All the culture media were supplemented with L-glutamine (2 mM/ml), penicillin (100 IU/ml), streptomycin (0.1 mg/ml) (Gibco BRL, Grand Island, New York, United States, catalog number 10378-016) and 10% bovine fetal serum (Gibco, catalog number 10437-028). Epidermal growth factor (5 ηg/ml) (Gibco, catalog number 10450-013), bovine pituitary extract (50 µg/ml) (Gibco, catalog number 13028-014), hydrocortisone (0.6 µg/ml) (Sigma, code H-0888) and bovine insulin (3 µg/ml) (Gibco, catalog number 13007018) were also added to the culture medium for keratinocytes.
After obtaining specific cultures for each cell type, fibroblasts were injected using a syringe, into a permeable and porous acellular mold (matrix) of bovine collagen type I, in block form (Gen-col, block collagen, code 961.25, Genius line, Baumer Biomaterials Division, Mogi Mirim, São Paulo, Brazil), measuring approximately 10 x 15 x 25 millimeters. The volume injected was 2.0 x 106 cells (fibroblasts), in M199 culture medium (Gibco, catalog number 31100-035), supplemented with L-glutamine (2 mM/ml), penicillin (100 IU/ml), streptomycin (0.1 mg/ml) (Gibco, catalog number 10378-0160) and 10% bovine fetal serum (Gibco, catalog number 10437-028).

--- REQUIRED TASKS ---
[1] From the cell culture passage, write out the section from "All the culture" to "medium for keratinocytes.".
[2] According to the cell culture passage, what were the approximate measurements of the collagen block?
[3] Decide whether each statement agrees with the cell culture passage. Give yes or no, and quote the words that settle it.
(a) Bovine insulin was added to the culture medium for keratinocytes.
(b) The fibroblasts were poured onto the surface of the matrix.
(c) The matrix was made of bovine collagen type II.

--- DATASET ENTRIES ---
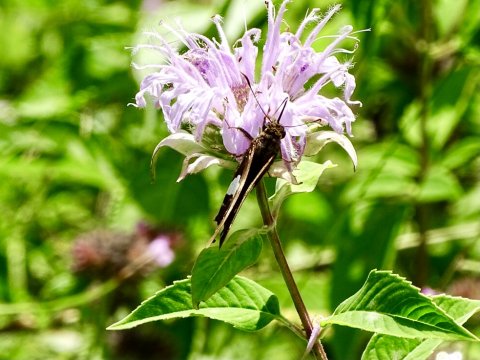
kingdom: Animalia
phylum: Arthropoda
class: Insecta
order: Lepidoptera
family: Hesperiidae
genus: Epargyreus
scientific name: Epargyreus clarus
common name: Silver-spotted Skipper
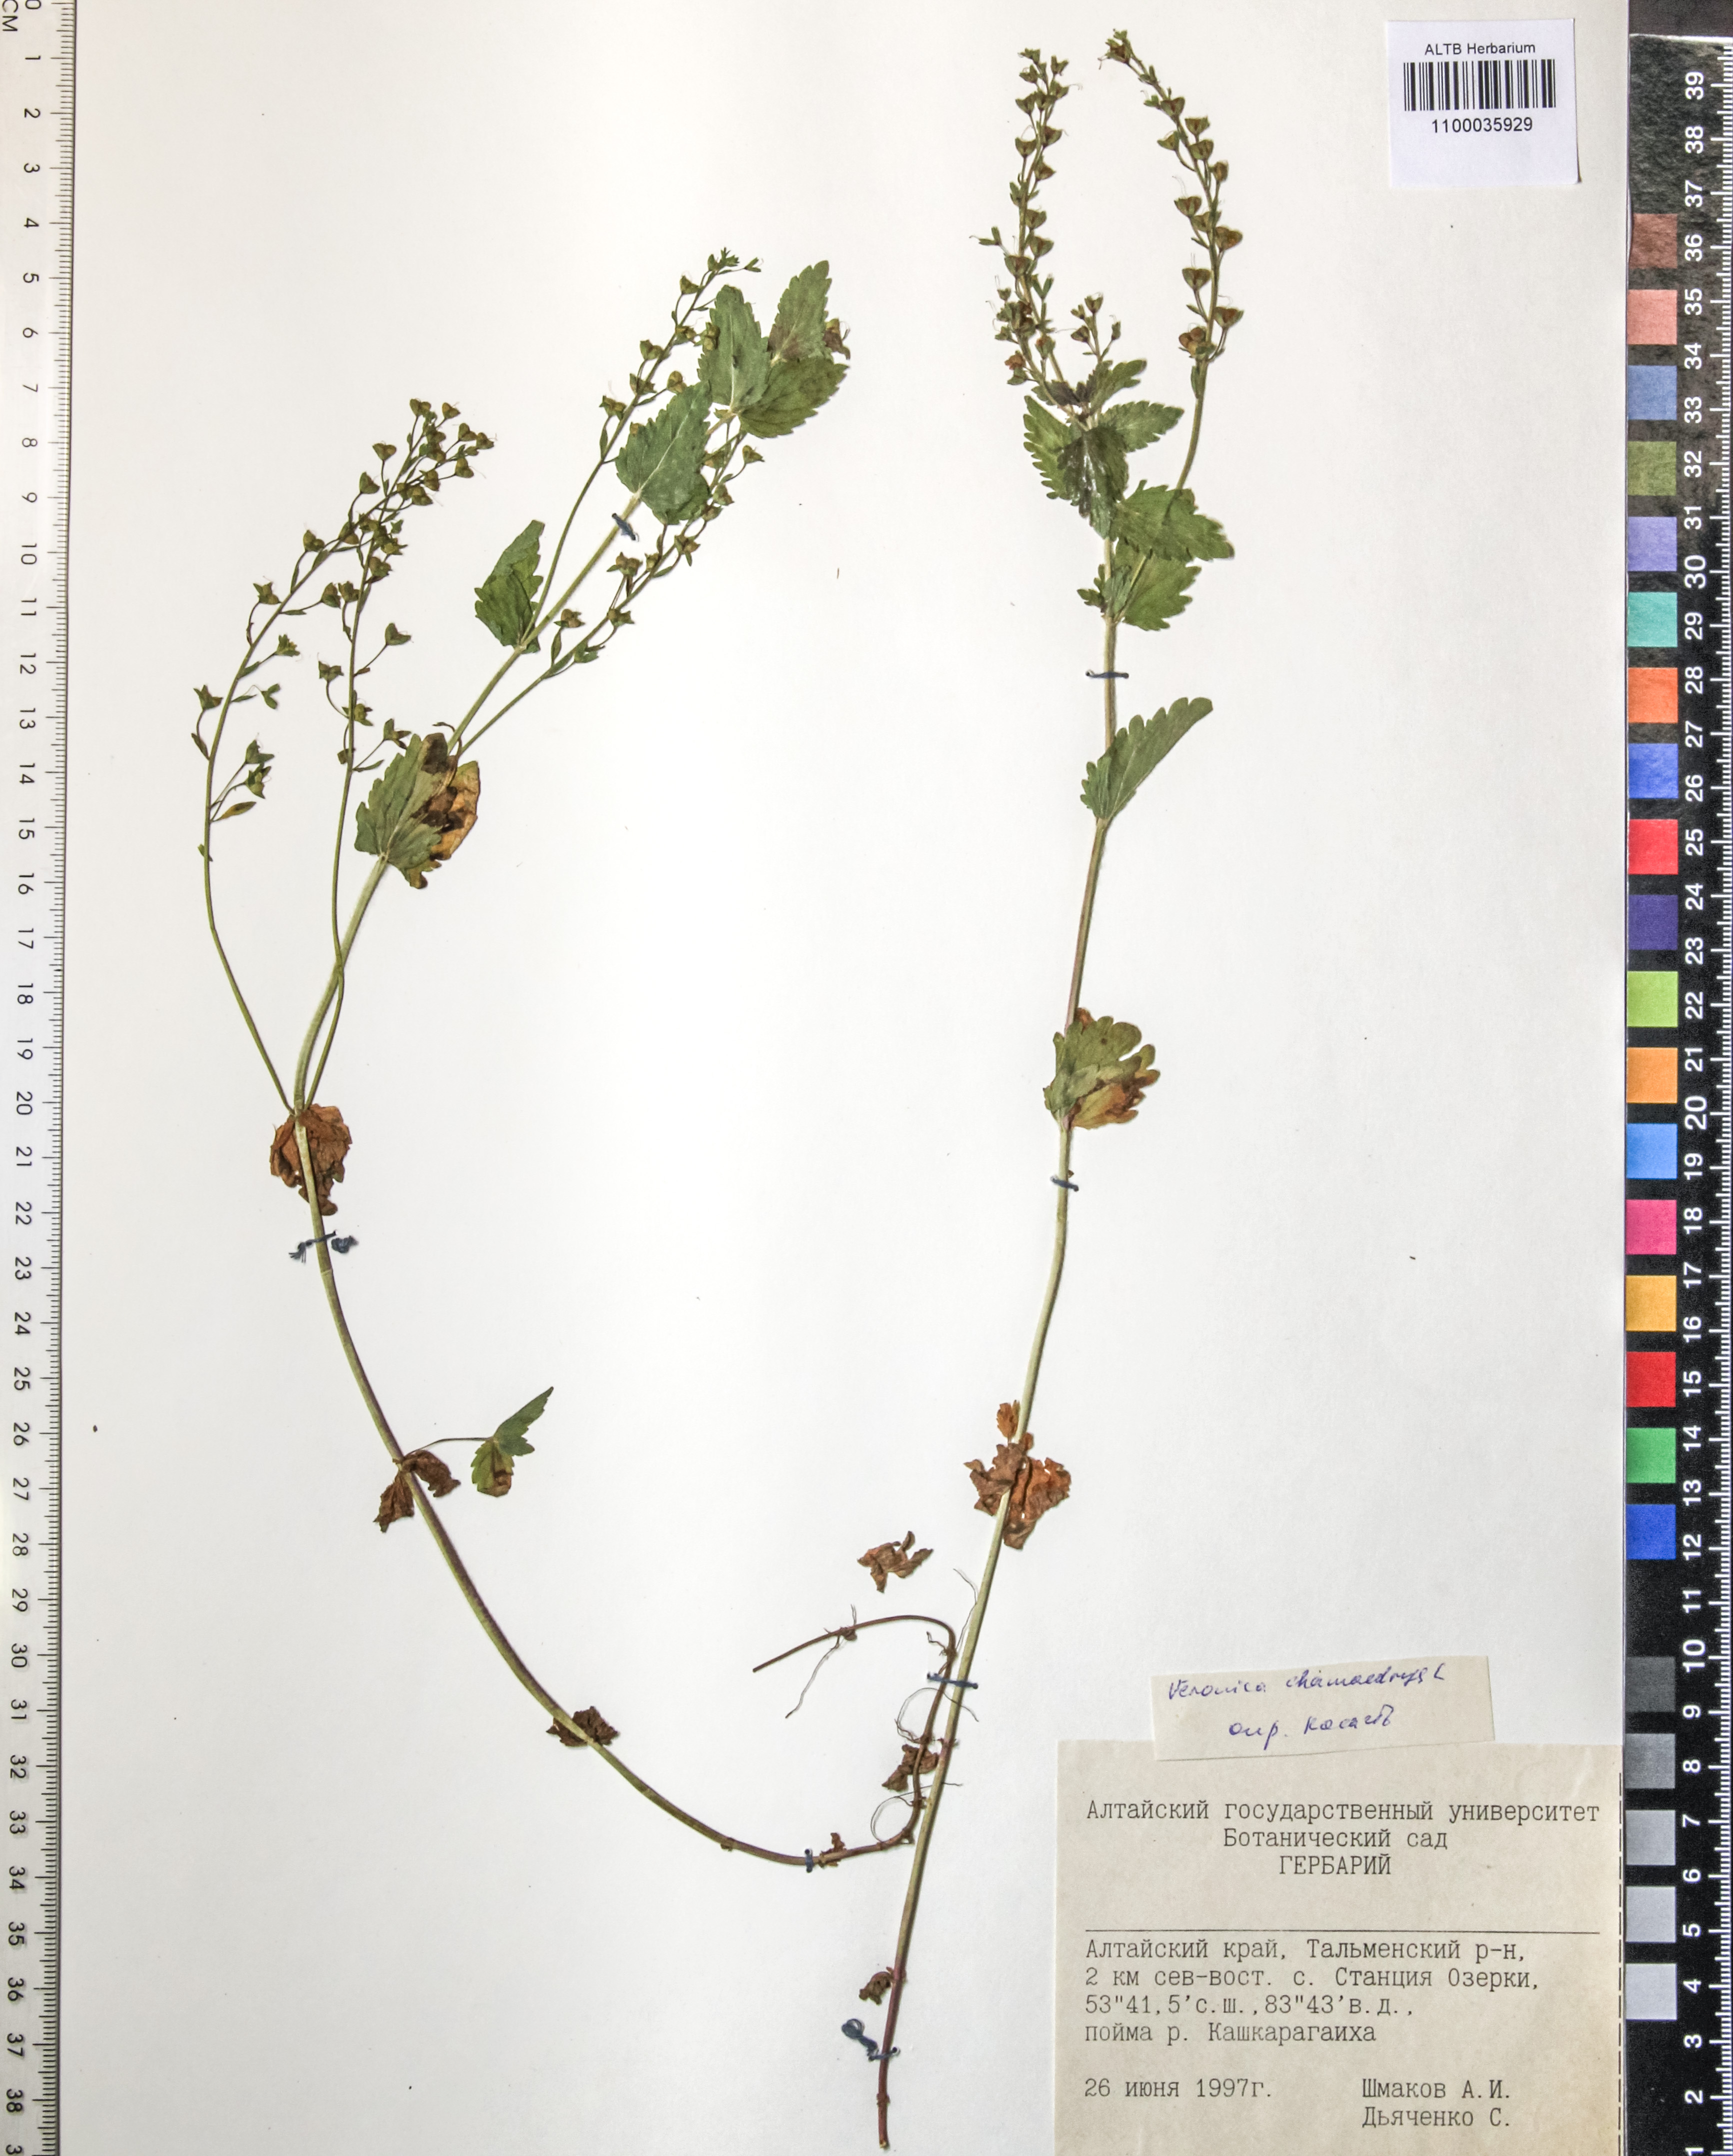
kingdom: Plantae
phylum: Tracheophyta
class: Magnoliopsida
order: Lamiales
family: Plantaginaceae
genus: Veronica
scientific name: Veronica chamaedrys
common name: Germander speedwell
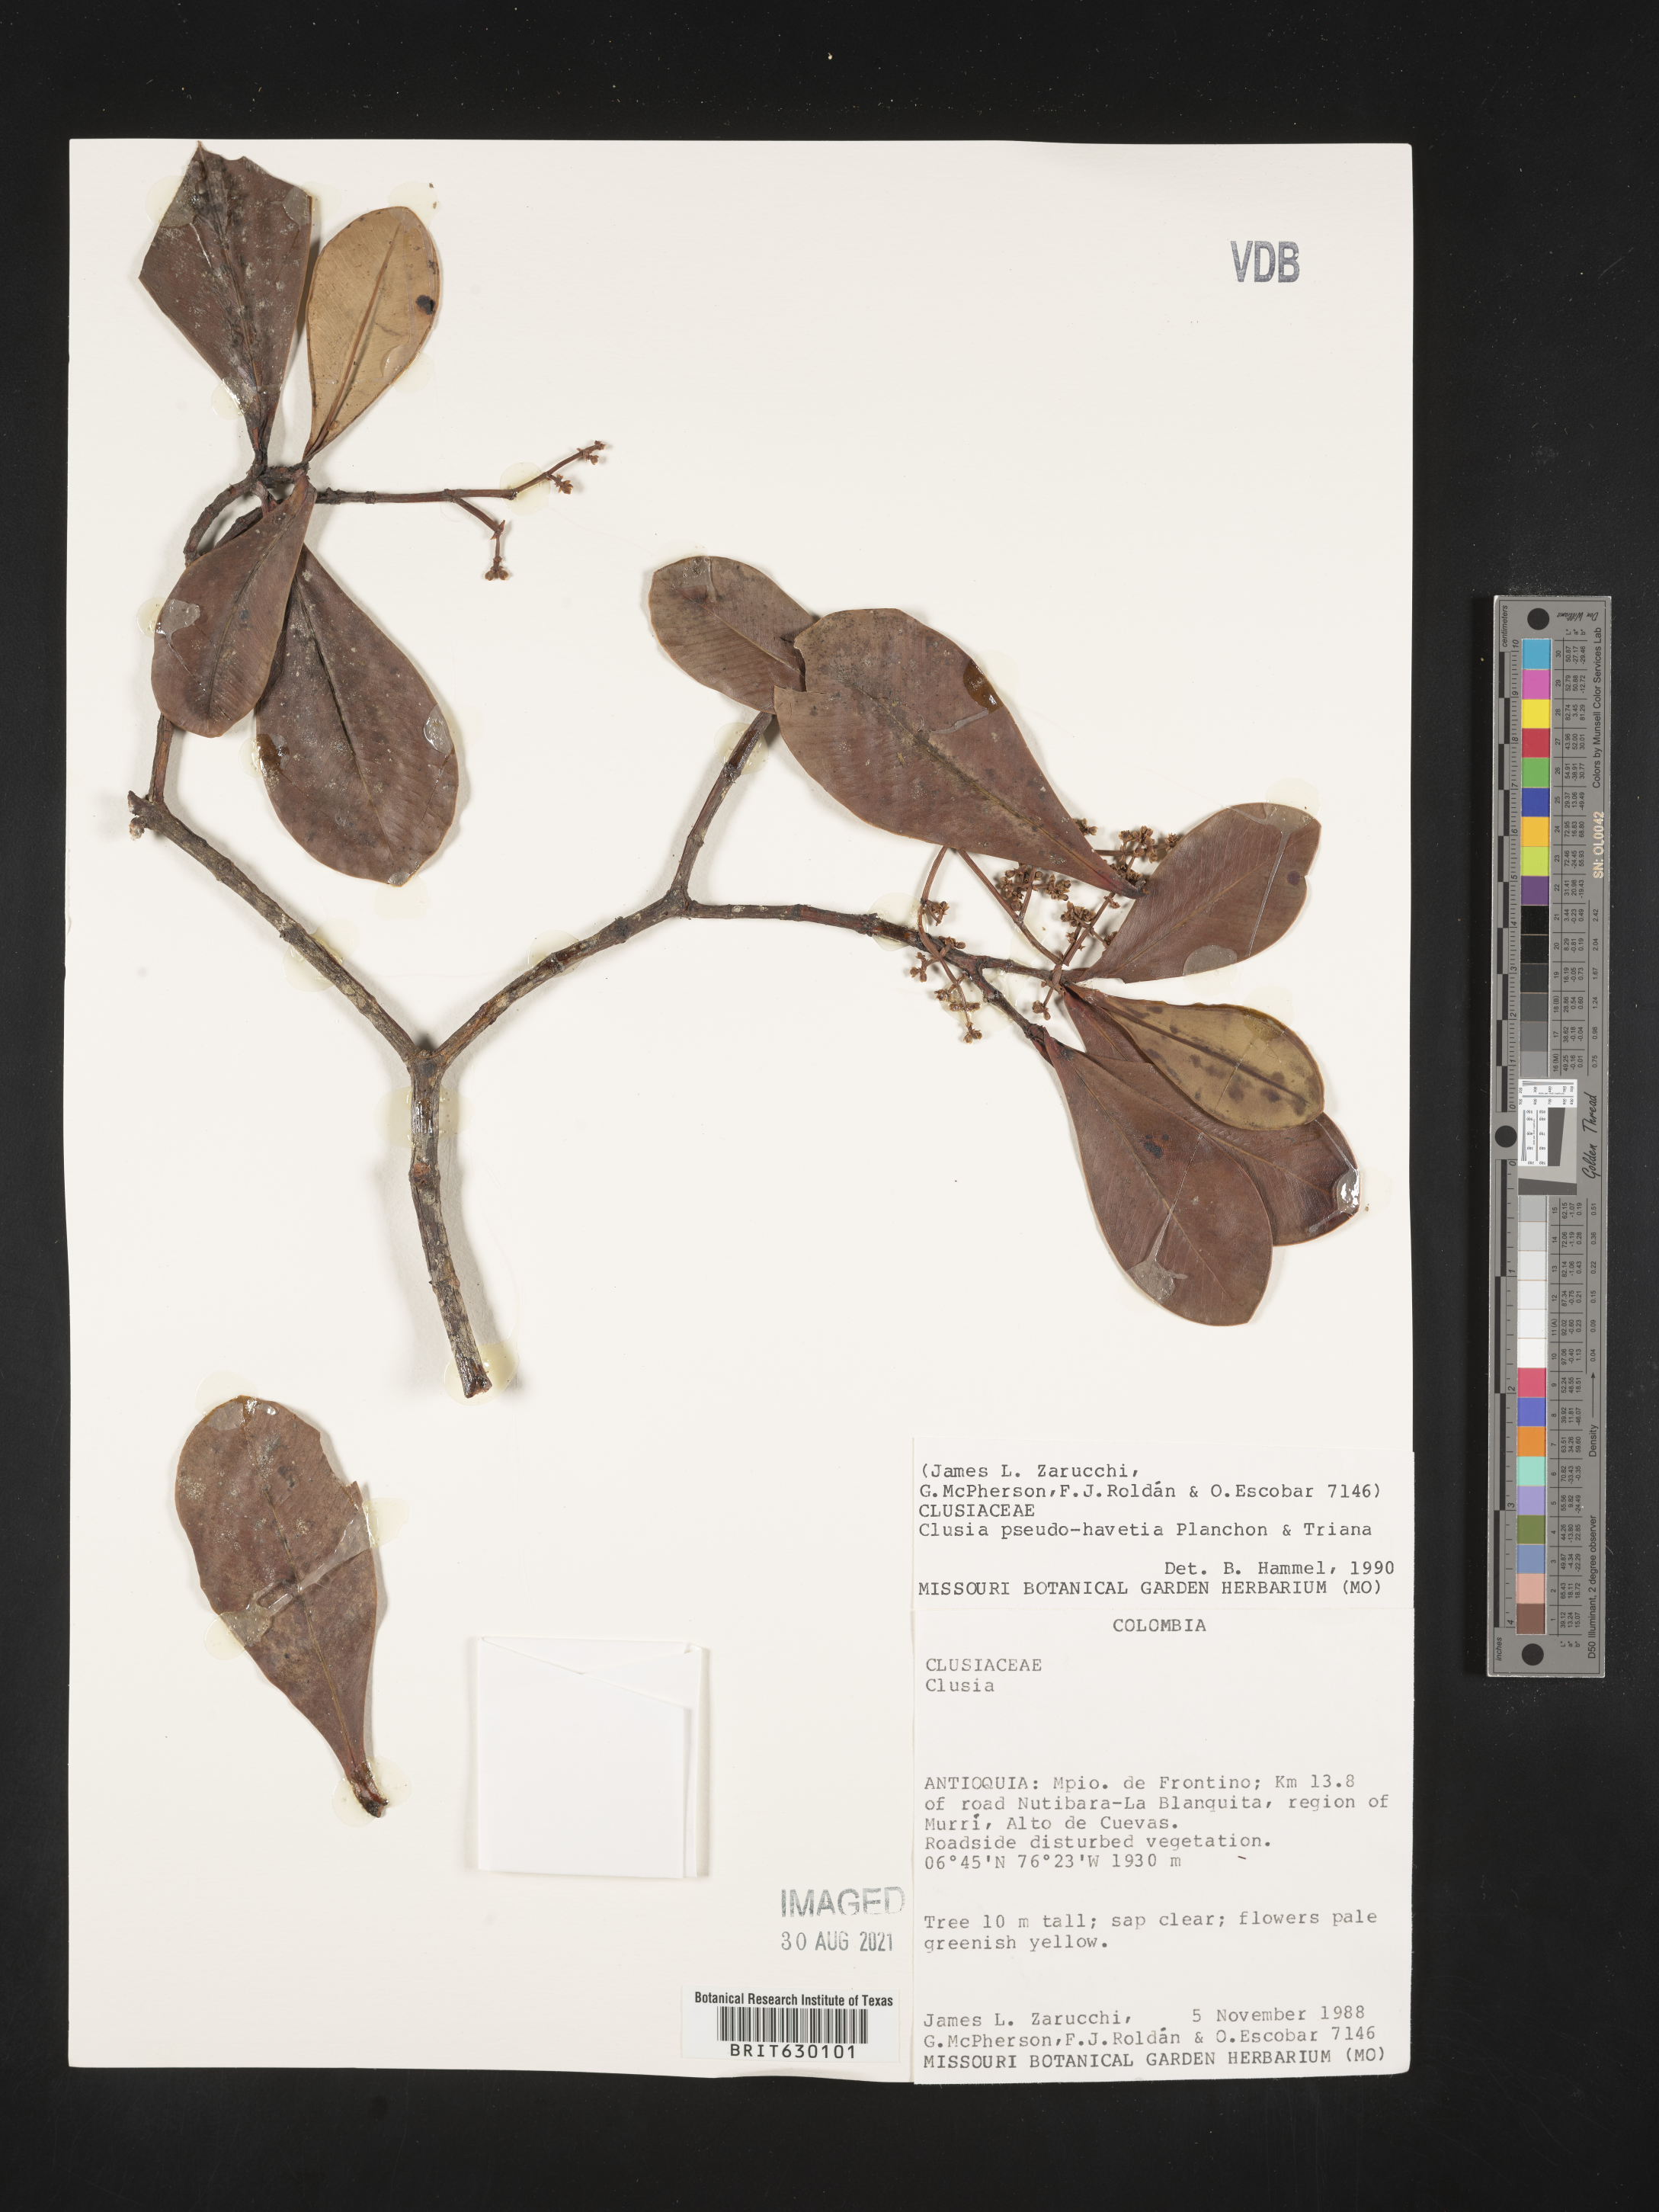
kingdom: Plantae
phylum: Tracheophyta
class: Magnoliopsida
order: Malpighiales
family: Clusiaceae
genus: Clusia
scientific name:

--- COMPLETED EXERCISE ---
[1]
All the culture media were supplemented with L-glutamine (2 mM/ml), penicillin (100 IU/ml), streptomycin (0.1 mg/ml) (Gibco BRL, Grand Island, New York, United States, catalog number 10378-016) and 10% bovine fetal serum (Gibco, catalog number 10437-028). Epidermal growth factor (5 ηg/ml) (Gibco, catalog number 10450-013), bovine pituitary extract (50 µg/ml) (Gibco, catalog number 13028-014), hydrocortisone (0.6 µg/ml) (Sigma, code H-0888) and bovine insulin (3 µg/ml) (Gibco, catalog number 13007018) were also added to the culture medium for keratinocytes.

[2] About 10 x 15 x 25 millimeters.

[3]
(a) Yes: "bovine insulin (3 µg/ml) (Gibco, catalog number 13007018) were also added to the culture medium for keratinocytes"
(b) No: "fibroblasts were injected using a syringe"
(c) No: "acellular mold (matrix) of bovine collagen type I"